REPUBLIKA.CO.ID, JAKARTA -- Anggota Komisi XI DPR RI Ecky Awal Mucharam mengingatkan agar pemerintah tetap cermat dan sangat berhati-hati terkait pelebaran defisit APBN dan menjaga kesepakatan dengan DPR terkait dengan angka defisit yang telah dibahas bersama.
"Rentang angka defisit APBN tahun 2021 telah dibahas bersama antara Pemerintah dengan DPR. Angkanya sudah diusulkan oleh Pemerintah dan dibahas bersama DPR. Jangan tiba-tiba sepihak dilakukan perubahan di luar rentang yang sudah disepakati," kata Ecky Awal Mucharam dalam keterangan tertulis di Jakarta, Jumat (31/7).
Politisi Fraksi Partai Keadilan Sejahtera (PKS) itu mengingatkan bahwa pelebaran defisit terkait dengan utang yang akan menjadi beban generasi ke depan. Untuk itu, ujar dia, defisit dari anggaran negara harus tetap hati-hati dan mempertimbangkan aspek kebermanfaatan, efisiensi dan efektivitasnya.
Ecky mengemukakan bahwa dalam Rapat Paripurna DPR terakhir, Pemerintah dan DPR telah menyepakati kerangka asumsi makro untuk RAPBN 2021."Jadi rentang yang disepakati untuk defisit anggaran 3,21 hingga 4,17 persen terhadap PDB dan rasio utang di kisaran 37,64 sampai 38,5 persen terhadap PDB. Ini sudah dibahas cukup mendalam dan mempertimbangkan kebutuhan untuk pemulihan ekonomi yang memadai. Sehingga secara umum seharusnya sudah memadai dan jangan sepihak diubah," katanya.
Ia menyatakan, utang yang besar akan membebani APBN dalam jangka panjang karena beban bunganya akan sangat berat.
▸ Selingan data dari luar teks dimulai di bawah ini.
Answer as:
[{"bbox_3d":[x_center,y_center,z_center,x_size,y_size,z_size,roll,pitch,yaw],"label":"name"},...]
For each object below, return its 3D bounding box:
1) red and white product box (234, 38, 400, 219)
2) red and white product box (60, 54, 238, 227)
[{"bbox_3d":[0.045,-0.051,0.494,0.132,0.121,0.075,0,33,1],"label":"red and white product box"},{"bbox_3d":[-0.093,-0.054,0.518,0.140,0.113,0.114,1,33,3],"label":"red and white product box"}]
Menteri Keuangan Sri Mulyani Indrawati mengatakan Presiden Joko Widodo telah memutuskan untuk menaikkan defisit anggaran dalam Rancangan APBN (RAPBN) 2021 menjadi 5,2 persen terhadap Produk Domestik Bruto (PDB), guna mendukung pembiayaan program prioritas, termasuk penanganan dampak COVID-19 dan pemulihan ekonomi nasional.
“Dalam sidang kabinet pagi ini, Presiden memutuskan kita akan memperlebar defisit jadi 5,2 persen Produk Domestik Bruto (PDB). Jadi lebih tinggi lagi dari desain awal yg sudah disepakati dengan DPR, lebih tinggi dari 4,7 persen,” kata Sri Mulyani dalam konferensi pers secara daring usai rapat terbatas (ratas) dengan Presiden Jokowi dari Istana Kepresidenan Bogor, Selasa (28/7).
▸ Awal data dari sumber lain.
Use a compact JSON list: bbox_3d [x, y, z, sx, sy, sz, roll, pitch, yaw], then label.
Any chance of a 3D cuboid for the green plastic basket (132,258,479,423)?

Defisit anggaran 5,2 persen dari PDB di 2021 tersebut, ujar Sri Mulyani, lebih tinggi dari kesepakatan awal dan proyeksi antara pemerintah dan DPR.
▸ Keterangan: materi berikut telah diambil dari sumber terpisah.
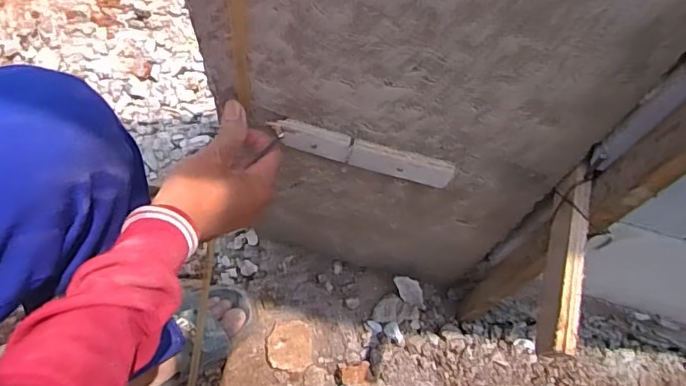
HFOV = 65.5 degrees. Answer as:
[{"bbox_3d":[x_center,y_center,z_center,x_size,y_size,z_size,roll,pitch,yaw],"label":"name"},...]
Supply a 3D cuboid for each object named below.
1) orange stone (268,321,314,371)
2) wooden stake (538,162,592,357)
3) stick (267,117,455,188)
[{"bbox_3d":[-0.074,0.213,0.741,0.060,0.024,0.066,-5,67,-5],"label":"orange stone"},{"bbox_3d":[0.168,0.050,0.401,0.019,0.030,0.143,14,66,3],"label":"wooden stake"},{"bbox_3d":[0.017,-0.034,0.465,0.156,0.029,0.012,15,66,4],"label":"stick"}]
Dalam kesepakatan dengan parlemen di sidang Badan Anggaran DPR, pemerintah menetapkan defisit RAPBN 2021 sebesar 4,17 persen, namun anggota dewan melihat terdapat indikasi kenaikan defisit menjadi 4,7 persen PDB karena masih tingginya tekanan dari pandemi COVID-19.
“Dengan defisit 5,2 persen PDB pada 2021, maka kita akan memiliki cadangan belanja sebesar Rp179 triliun yang Bapak Presiden setujui akan menetapkan prioritas-prioritas belanjanya,” ujar Sri Mulyani.
Beberapa program prioritas pada 2021, ujar Sri Mulyani, adalah ketahanan pangan, pembangunan kawasan industri yang dilengkapi infrastruktur yang memadai, transformasi digital di seluruh Tanah Air, pengembangan sektor pendidikan, dan kapasitas layanan kesehatan untuk menangani COVID-19 pasca-2020 termasuk anggaran untuk memperoleh vaksin.